Un altro nodo riguarda gli assetti istituzionali. Il teatro in questi decenni ha funzionato per progressive cooptazioni: per prime – dagli anni del fascismo - furono sovvenzionate dal potere centrale le compagne private, nel dopoguerra anche gli stabili, dagli anni Settanta le cooperative e i gruppi di ricerca, infine nelle circolari ministeriali entarono via via stabili privati, teatro ragazzi, circuiti, festival, centri di ricerca, progetti speciali…); negli ultimi anni la riduzione del fondo ministeriale è stata compensata da un aumento di risorse messe a disposizione dagli enti locali (regioni, province e comuni) e più di recente da Arcus spa. Il nuovo ministero Rutelli, al di là del progressivo reintegro del FUS previsto dal programma di governo, ha stanziato somme notevoli per il Festival Nazionale e per il Fondo Stato-Regioni. Ma come verranno gestiti questi fondi? Con quali criteri verranno ripartite queste risorse? Andranno a beneficio dei soliti noti, in grandi vetrine festivaliere e in progetti faraonici, o potranno contribuire a rinnovare il nostro sistema teatrale? Anche su questo versante un’iniziativa come Ivrea 2007 dovrebbe prendere posizione.
Infine – ma è ovviamente un nodo centrale – gli aspetti organizzativi.
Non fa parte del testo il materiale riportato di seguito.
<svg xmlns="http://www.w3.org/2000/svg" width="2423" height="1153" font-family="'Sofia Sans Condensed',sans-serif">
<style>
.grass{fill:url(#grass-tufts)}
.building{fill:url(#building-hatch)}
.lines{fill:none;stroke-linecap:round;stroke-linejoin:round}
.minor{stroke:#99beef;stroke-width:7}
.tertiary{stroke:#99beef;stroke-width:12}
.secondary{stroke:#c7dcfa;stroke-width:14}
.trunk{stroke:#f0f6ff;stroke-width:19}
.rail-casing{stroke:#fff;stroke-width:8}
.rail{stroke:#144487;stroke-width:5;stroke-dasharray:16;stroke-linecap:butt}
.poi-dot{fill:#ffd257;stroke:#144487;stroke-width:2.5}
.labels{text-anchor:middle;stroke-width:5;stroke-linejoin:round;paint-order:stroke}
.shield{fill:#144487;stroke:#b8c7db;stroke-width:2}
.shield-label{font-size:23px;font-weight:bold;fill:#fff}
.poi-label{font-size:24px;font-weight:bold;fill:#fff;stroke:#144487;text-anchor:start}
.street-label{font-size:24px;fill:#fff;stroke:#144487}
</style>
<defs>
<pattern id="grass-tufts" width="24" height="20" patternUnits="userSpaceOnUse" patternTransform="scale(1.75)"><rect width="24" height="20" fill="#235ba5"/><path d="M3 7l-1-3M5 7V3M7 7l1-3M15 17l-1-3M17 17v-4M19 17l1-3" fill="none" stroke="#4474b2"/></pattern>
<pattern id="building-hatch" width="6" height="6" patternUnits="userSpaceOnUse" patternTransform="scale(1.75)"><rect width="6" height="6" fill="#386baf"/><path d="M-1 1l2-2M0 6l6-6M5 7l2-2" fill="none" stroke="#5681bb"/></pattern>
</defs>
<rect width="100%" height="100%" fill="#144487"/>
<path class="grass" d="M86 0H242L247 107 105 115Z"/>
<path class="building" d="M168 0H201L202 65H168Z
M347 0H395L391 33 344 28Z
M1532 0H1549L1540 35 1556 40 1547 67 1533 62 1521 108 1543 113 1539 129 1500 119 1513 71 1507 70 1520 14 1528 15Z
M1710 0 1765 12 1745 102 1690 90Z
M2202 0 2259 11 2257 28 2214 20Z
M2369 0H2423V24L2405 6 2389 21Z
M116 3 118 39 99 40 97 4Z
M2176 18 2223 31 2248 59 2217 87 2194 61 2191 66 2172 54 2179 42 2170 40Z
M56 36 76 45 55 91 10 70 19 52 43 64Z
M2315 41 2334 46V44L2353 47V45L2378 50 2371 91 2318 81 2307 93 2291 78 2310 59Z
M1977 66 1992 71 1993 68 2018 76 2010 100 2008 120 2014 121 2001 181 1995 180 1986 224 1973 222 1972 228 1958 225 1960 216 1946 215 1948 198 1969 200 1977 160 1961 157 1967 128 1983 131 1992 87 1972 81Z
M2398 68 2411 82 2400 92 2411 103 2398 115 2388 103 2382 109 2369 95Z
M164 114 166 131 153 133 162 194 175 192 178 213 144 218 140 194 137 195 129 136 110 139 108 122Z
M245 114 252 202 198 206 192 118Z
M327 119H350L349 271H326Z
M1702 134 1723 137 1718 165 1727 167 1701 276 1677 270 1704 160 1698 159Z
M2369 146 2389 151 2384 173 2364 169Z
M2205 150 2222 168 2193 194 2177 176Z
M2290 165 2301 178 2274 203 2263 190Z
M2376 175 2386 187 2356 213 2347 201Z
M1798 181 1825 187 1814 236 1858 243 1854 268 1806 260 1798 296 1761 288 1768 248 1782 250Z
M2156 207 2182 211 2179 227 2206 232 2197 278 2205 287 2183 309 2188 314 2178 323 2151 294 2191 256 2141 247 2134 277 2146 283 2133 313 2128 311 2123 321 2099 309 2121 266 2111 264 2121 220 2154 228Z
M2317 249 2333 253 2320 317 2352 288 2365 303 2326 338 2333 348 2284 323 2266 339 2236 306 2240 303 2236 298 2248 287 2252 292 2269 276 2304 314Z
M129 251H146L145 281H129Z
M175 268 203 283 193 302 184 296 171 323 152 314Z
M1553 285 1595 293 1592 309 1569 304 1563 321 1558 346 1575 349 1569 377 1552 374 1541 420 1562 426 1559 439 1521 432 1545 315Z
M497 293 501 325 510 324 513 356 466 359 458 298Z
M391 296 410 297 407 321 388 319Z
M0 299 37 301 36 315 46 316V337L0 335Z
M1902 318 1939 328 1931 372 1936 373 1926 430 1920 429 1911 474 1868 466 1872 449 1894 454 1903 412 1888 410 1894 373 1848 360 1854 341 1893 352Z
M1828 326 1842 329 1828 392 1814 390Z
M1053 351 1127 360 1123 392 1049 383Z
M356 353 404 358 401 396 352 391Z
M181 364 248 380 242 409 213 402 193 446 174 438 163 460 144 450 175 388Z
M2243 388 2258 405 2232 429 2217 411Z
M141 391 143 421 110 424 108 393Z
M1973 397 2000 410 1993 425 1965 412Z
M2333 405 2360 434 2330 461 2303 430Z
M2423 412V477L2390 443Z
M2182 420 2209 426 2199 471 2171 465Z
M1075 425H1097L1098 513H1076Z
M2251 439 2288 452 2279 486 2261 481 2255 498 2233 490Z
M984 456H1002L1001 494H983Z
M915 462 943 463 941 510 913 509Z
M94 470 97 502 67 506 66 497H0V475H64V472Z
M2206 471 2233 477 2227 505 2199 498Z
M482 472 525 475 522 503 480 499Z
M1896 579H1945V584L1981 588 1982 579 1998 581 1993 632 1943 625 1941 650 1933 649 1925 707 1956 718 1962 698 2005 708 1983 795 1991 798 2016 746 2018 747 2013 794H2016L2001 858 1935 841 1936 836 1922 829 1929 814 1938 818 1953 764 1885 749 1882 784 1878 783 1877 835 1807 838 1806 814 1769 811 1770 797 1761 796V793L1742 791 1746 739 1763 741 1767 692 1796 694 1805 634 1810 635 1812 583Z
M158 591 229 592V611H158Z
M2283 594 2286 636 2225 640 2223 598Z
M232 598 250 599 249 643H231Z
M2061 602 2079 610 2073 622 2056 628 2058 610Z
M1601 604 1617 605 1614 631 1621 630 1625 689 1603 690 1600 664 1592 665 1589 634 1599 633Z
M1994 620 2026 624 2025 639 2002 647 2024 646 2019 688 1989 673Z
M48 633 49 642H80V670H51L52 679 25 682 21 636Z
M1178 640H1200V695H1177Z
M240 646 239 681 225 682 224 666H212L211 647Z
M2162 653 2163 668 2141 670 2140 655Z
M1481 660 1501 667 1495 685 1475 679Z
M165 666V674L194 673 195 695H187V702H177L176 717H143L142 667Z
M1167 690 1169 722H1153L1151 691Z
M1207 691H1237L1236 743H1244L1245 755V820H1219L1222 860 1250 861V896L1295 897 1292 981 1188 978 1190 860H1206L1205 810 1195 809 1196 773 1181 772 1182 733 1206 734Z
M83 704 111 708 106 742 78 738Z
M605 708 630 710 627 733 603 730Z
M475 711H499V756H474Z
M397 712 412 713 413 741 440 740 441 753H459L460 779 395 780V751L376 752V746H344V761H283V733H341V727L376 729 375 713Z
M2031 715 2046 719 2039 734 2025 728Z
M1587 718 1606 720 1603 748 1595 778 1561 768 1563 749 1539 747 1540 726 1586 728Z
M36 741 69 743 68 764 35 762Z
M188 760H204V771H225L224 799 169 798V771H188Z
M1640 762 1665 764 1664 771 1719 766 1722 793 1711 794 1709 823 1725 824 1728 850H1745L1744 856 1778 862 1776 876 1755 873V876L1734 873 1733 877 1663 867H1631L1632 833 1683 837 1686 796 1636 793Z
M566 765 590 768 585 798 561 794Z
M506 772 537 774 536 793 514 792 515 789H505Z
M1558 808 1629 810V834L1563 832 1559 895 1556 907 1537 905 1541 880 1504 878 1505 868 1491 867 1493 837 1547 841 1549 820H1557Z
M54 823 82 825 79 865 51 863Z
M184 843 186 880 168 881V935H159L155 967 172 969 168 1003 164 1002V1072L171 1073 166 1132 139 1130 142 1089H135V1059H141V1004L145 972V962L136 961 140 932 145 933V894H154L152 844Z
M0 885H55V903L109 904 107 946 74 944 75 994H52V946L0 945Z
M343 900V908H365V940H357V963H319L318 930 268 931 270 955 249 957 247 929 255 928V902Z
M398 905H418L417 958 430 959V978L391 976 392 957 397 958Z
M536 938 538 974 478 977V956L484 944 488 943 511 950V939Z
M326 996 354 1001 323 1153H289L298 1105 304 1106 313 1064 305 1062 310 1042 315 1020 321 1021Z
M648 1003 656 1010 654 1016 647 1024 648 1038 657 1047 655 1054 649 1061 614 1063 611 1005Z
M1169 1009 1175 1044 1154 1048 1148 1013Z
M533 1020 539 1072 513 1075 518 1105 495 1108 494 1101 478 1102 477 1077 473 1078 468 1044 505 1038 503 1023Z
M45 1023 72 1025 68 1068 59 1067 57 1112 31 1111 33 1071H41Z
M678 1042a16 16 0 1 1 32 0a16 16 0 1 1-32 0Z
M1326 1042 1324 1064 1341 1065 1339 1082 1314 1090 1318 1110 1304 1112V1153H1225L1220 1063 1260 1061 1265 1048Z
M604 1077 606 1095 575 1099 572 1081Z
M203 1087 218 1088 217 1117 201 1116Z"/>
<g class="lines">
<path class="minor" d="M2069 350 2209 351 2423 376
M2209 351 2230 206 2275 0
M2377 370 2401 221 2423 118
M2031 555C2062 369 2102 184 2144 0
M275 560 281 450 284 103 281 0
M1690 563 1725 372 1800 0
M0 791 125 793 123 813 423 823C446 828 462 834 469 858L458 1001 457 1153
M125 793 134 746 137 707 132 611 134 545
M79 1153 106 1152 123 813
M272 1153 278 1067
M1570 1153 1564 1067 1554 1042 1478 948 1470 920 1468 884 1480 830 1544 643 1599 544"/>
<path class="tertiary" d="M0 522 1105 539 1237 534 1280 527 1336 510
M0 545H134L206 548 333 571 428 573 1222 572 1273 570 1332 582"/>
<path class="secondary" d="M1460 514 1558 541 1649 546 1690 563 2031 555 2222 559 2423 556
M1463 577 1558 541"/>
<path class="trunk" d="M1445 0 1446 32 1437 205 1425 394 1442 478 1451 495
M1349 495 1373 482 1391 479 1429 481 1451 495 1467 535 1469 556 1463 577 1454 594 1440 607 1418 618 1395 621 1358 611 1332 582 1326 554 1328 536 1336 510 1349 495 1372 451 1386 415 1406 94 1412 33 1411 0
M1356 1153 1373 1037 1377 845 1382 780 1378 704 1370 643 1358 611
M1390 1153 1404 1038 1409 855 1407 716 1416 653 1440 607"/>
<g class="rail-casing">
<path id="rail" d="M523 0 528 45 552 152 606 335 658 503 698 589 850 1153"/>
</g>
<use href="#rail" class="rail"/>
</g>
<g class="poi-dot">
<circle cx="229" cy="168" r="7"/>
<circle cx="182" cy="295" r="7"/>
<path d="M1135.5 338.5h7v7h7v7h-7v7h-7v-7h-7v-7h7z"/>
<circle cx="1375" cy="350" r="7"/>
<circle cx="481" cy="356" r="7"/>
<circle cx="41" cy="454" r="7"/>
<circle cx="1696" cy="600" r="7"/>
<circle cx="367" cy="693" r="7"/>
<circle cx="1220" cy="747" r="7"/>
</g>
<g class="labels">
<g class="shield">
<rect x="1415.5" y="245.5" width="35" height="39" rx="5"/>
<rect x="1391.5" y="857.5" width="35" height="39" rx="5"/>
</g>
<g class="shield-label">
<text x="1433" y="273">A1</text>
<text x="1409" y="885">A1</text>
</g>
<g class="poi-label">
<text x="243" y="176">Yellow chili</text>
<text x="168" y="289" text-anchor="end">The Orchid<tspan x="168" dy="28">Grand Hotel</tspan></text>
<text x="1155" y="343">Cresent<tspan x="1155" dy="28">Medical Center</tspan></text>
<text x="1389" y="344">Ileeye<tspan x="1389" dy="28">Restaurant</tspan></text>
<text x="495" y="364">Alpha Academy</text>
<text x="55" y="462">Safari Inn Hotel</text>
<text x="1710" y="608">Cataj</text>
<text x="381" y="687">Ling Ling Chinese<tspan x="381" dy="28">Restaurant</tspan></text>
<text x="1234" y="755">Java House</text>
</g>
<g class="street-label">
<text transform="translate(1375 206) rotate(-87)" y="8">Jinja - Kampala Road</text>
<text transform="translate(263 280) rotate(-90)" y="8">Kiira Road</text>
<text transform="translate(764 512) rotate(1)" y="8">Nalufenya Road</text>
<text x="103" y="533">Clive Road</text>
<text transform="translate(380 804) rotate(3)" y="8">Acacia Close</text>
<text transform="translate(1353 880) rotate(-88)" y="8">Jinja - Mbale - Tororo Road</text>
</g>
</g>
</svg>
L’immobilismo degli stabili – già denunciato nel ’67 - è ormai cronico: sono affollati di direttori a vita e bloccati nelle loro scelte artistiche da macchine pachidermiche ed equilibrismi politici. I centri (malgrado qualche eccellenza come Ravenna Teatro) non sono riusciti a creare una rete alternativa e vivono da anni una crisi d'identità. La forma del gruppo, egemone negli anni Ottanta, si è profondamente trasformata e non offre più un modello. Molto si sta muovendo: continuano a nascere nuovi teatri, nelle grandi città (soprattutto nelle periferie) ma anche nei centri minori; fioriscono festival e rassegne (anche se alcune realtà “storiche” appaiono in declino); l’esperienza delle residenze sembra offrire un’alternativa interessante; si sviluppano interessanti forme di auto-organizzazione, a diversi livelli.

Questi sono solo alcuni spunti di riflessione: volendo davvero pensare a una Ivrea 2007, di carne al fuoco ce ne sarebbe davvero molta. Quello che forse manca, oggi, è un luogo – uno spazio critico - nel quale condurre questa riflessione. Le due edizioni di Ivrea sono nate dalla collaborazione – dalla comunanza di intenti – di un gruppo che raccoglieva artisti e critici, gi uni e gli altri certo “di tendenza”. Un meccanismo analogo ha dato forza negli anni Ottanta al Terzo Teatro, grazie alla collaborazione tra i gruppi e alcuni docenti universitari. Oggi è possibile pensare a una analoga alleanza tra “teorici” e “pratici”? La critica può ancora avere un ruolo propulsivo? E in che sede lo può esercitare?
A questa, come ad altre domande, dobbiamo ancora cercare una risposta. Quello che possiamo fare è – ripetiamo - mettere lo spazio liero e indipendente di ateatro a disposizione di tutti, per provare a riflettere, tutti insieme, se è possibile in quale modo rilanciare lo “spirito di Ivrea”.